**The task**
Whenever a line below mentions the word "CrtYd", that line should be copied.
START Listed entries
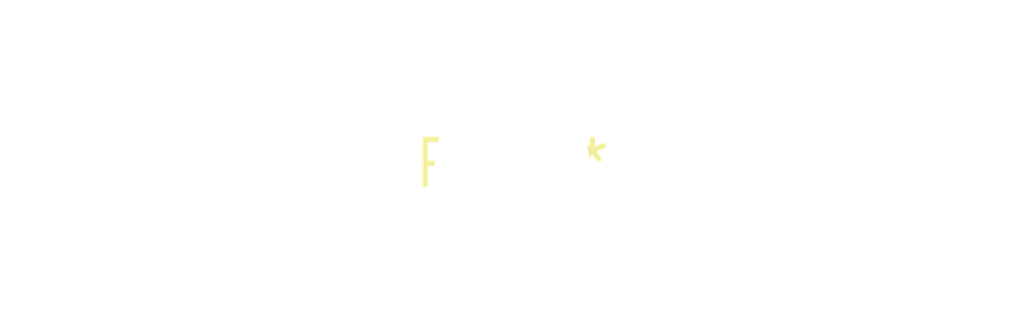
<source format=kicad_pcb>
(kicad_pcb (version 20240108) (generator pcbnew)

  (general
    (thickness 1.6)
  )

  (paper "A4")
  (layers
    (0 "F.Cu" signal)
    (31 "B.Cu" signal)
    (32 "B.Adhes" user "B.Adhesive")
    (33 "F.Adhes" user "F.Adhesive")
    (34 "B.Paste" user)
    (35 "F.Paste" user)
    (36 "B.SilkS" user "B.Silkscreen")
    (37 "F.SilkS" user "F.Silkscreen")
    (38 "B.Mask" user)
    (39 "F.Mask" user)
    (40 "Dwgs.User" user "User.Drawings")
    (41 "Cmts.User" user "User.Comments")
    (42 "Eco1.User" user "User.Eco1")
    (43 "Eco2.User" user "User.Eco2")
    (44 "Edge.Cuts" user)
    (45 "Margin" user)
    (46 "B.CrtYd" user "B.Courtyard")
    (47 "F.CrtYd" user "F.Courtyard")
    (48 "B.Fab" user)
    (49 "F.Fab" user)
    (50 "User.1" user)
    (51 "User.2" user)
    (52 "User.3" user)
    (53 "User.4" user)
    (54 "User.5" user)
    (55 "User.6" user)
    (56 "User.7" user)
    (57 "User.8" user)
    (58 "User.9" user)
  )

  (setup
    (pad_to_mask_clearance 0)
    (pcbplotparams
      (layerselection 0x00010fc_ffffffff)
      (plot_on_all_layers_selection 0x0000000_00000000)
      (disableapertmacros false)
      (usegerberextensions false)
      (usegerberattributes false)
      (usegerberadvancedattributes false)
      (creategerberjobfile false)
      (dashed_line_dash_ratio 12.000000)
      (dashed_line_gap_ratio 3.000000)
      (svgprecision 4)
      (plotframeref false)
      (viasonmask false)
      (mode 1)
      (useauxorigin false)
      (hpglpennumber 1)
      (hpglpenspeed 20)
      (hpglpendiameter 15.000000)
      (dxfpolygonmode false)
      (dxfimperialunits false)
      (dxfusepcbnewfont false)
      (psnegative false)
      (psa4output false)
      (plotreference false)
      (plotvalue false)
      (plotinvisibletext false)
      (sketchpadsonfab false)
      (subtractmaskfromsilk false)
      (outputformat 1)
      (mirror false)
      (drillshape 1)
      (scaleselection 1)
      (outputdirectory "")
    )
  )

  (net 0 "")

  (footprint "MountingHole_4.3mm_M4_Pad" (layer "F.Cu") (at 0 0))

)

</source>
END Listed entries
START Listed entries
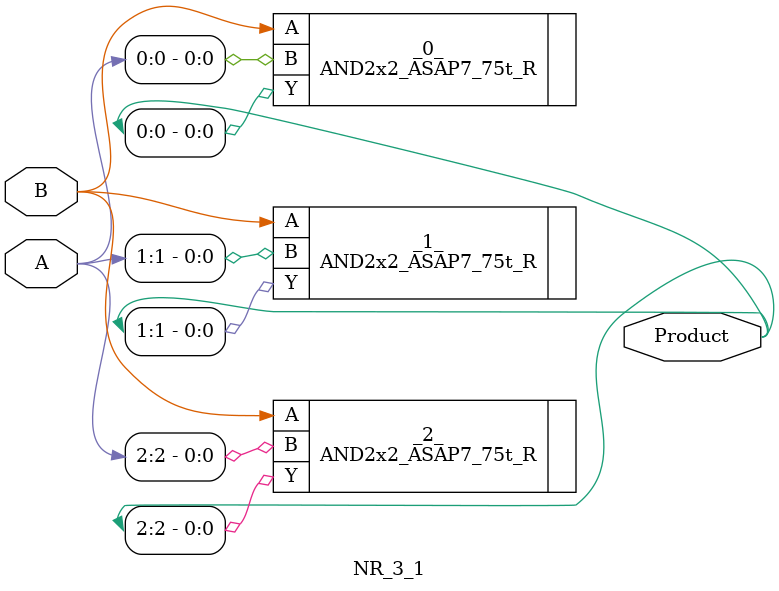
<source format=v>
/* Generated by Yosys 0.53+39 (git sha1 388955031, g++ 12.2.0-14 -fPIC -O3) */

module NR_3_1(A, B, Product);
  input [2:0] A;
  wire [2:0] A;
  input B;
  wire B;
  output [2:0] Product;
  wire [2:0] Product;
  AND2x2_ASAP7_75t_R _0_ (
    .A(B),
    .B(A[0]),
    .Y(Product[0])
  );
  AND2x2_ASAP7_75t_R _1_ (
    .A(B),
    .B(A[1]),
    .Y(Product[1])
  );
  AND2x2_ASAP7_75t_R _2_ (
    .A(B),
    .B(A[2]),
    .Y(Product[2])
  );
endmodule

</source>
END Listed entries
**Result for this exercise**
    (46 "B.CrtYd" user "B.Courtyard")
    (47 "F.CrtYd" user "F.Courtyard")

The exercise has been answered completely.